── THE INPUT
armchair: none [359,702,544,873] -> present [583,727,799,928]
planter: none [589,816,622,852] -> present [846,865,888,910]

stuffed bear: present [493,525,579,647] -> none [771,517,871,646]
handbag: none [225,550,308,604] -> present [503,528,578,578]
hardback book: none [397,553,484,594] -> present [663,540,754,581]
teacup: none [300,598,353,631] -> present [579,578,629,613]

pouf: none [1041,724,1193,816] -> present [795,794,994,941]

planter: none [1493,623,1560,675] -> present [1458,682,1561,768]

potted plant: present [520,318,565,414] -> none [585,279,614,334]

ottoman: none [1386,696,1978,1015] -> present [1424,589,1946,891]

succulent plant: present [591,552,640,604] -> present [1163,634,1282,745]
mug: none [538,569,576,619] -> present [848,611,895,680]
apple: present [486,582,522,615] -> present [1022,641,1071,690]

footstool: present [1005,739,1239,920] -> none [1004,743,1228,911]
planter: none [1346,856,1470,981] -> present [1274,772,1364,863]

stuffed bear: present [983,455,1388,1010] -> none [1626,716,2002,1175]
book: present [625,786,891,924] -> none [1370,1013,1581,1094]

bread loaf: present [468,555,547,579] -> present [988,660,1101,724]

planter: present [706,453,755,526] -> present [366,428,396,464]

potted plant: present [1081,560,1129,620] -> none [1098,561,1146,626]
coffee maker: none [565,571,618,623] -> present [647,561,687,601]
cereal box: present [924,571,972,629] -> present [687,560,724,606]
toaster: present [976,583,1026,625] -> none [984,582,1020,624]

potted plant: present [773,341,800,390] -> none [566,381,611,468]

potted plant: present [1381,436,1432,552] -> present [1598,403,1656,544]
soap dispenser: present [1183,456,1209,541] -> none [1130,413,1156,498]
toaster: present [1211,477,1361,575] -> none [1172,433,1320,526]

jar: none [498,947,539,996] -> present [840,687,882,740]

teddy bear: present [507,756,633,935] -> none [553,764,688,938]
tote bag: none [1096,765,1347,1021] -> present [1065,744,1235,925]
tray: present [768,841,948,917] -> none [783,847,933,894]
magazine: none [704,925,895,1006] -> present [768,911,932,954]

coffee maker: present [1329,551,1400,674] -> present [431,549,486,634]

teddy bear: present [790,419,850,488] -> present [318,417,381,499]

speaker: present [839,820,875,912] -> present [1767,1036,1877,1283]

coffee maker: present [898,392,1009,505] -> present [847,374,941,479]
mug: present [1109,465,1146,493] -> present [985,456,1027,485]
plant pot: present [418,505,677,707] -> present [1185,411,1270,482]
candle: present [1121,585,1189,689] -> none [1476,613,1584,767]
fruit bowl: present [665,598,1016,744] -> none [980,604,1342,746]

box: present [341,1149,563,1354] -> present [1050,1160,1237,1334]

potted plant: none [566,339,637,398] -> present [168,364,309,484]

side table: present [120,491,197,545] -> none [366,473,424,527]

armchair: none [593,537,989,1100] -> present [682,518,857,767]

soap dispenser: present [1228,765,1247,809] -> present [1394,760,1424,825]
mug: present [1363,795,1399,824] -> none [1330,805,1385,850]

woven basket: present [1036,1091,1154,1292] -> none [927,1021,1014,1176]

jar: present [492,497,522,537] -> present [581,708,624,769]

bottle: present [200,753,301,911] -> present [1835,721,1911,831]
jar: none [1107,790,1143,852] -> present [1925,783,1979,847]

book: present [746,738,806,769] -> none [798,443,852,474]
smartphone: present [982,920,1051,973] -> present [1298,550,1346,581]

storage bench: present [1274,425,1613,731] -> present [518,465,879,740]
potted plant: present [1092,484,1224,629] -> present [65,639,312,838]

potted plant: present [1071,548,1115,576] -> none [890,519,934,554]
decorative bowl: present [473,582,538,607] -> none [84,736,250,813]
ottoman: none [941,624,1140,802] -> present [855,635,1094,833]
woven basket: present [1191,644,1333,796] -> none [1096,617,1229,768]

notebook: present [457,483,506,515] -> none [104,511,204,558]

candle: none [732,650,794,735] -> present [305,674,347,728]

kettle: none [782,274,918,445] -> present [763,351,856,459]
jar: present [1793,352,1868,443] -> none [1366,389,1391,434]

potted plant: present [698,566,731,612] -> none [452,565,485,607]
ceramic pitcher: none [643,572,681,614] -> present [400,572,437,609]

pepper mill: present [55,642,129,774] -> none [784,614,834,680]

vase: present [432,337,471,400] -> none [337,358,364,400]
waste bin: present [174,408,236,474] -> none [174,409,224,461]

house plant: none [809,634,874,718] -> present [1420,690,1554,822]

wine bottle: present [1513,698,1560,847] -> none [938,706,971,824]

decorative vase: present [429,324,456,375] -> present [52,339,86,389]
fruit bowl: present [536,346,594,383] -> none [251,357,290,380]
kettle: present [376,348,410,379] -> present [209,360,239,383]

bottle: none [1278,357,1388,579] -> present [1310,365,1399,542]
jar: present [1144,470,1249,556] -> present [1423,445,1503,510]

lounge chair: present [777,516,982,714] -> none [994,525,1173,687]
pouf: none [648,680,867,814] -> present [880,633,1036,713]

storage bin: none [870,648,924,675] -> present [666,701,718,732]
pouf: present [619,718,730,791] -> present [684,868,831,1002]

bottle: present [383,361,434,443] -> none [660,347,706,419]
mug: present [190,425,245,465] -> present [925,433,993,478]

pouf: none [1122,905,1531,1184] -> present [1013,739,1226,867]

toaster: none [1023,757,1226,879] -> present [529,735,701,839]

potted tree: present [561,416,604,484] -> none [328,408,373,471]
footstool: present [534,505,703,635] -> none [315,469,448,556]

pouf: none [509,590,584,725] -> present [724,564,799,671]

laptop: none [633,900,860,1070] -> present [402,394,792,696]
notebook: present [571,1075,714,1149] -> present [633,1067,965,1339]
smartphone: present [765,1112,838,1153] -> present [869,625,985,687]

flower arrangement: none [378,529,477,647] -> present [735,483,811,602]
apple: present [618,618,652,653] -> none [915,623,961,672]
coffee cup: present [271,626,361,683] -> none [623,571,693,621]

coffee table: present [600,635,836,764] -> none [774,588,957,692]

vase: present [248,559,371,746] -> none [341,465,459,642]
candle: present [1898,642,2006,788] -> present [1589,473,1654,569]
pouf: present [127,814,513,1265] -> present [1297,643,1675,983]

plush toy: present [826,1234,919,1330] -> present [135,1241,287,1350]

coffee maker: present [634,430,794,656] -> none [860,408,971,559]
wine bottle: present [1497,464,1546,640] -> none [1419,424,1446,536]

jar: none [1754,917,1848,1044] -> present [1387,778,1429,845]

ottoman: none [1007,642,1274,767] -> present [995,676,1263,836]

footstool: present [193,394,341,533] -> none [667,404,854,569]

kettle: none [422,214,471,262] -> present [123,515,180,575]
────
### ASSIGNMENT
Precisely the lines between those holding "ottoman: none [941,624,1140,802]" and "wine bottle: present [1513,698,1560,847]", inclusive, are to be reproduced from the listing above, with nothing added.

### WRITTEN RESPONSE
ottoman: none [941,624,1140,802] -> present [855,635,1094,833]
woven basket: present [1191,644,1333,796] -> none [1096,617,1229,768]

notebook: present [457,483,506,515] -> none [104,511,204,558]

candle: none [732,650,794,735] -> present [305,674,347,728]

kettle: none [782,274,918,445] -> present [763,351,856,459]
jar: present [1793,352,1868,443] -> none [1366,389,1391,434]

potted plant: present [698,566,731,612] -> none [452,565,485,607]
ceramic pitcher: none [643,572,681,614] -> present [400,572,437,609]

pepper mill: present [55,642,129,774] -> none [784,614,834,680]

vase: present [432,337,471,400] -> none [337,358,364,400]
waste bin: present [174,408,236,474] -> none [174,409,224,461]

house plant: none [809,634,874,718] -> present [1420,690,1554,822]

wine bottle: present [1513,698,1560,847] -> none [938,706,971,824]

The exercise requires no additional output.